Extract from the entries below, exactly as given, only the lines from the line containing "Document page, 1755x1241 pixels." to the line containing "slide_number [48, 1162, 286, 1222]", both lines included.

[Opening Recorded data section]

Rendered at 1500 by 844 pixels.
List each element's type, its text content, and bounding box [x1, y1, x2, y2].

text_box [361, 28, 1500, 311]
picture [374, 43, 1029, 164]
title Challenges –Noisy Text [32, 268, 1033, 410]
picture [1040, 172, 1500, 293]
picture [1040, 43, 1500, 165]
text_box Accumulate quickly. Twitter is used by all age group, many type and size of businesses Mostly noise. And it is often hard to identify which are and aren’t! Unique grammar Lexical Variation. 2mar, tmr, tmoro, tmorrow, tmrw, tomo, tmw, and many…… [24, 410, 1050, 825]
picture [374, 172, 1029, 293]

[Closing Recorded data section]
[Opening Recorded data section]

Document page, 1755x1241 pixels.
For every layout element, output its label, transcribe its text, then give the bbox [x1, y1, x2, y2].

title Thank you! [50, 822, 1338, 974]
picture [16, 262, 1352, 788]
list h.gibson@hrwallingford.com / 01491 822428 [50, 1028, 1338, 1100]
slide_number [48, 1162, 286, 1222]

[Closing Recorded data section]
[Opening Recorded data section]

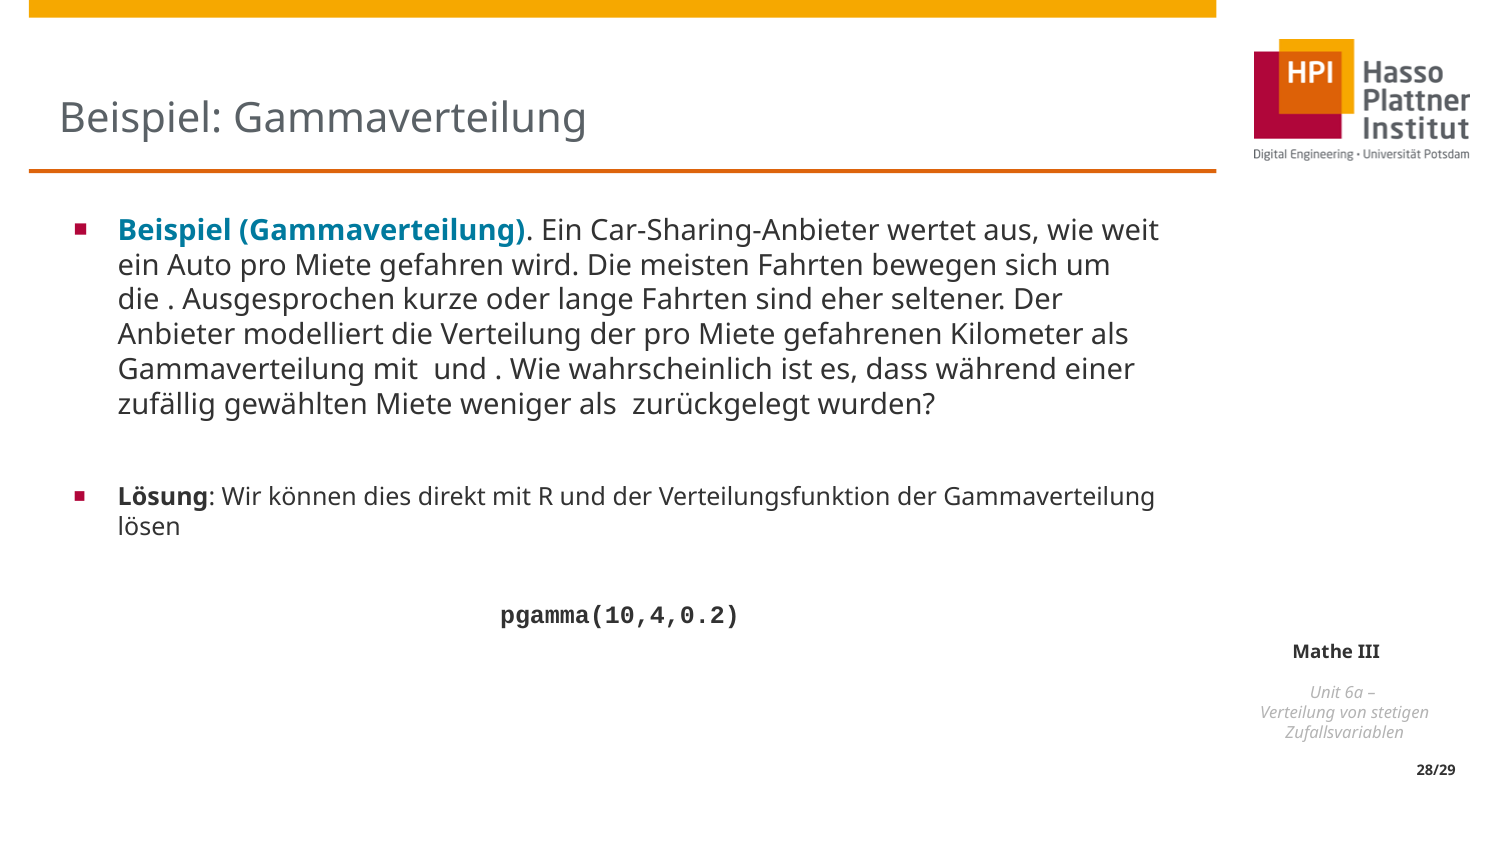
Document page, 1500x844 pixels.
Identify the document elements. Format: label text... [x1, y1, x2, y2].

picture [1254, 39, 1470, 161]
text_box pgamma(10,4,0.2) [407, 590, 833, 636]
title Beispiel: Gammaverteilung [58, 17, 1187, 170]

[Closing Recorded data section]

▸ **Your solution**:
Document page, 1755x1241 pixels.
For every layout element, output its label, transcribe its text, then give the bbox [x1, y1, x2, y2].

title Thank you! [50, 822, 1338, 974]
picture [16, 262, 1352, 788]
list h.gibson@hrwallingford.com / 01491 822428 [50, 1028, 1338, 1100]
slide_number [48, 1162, 286, 1222]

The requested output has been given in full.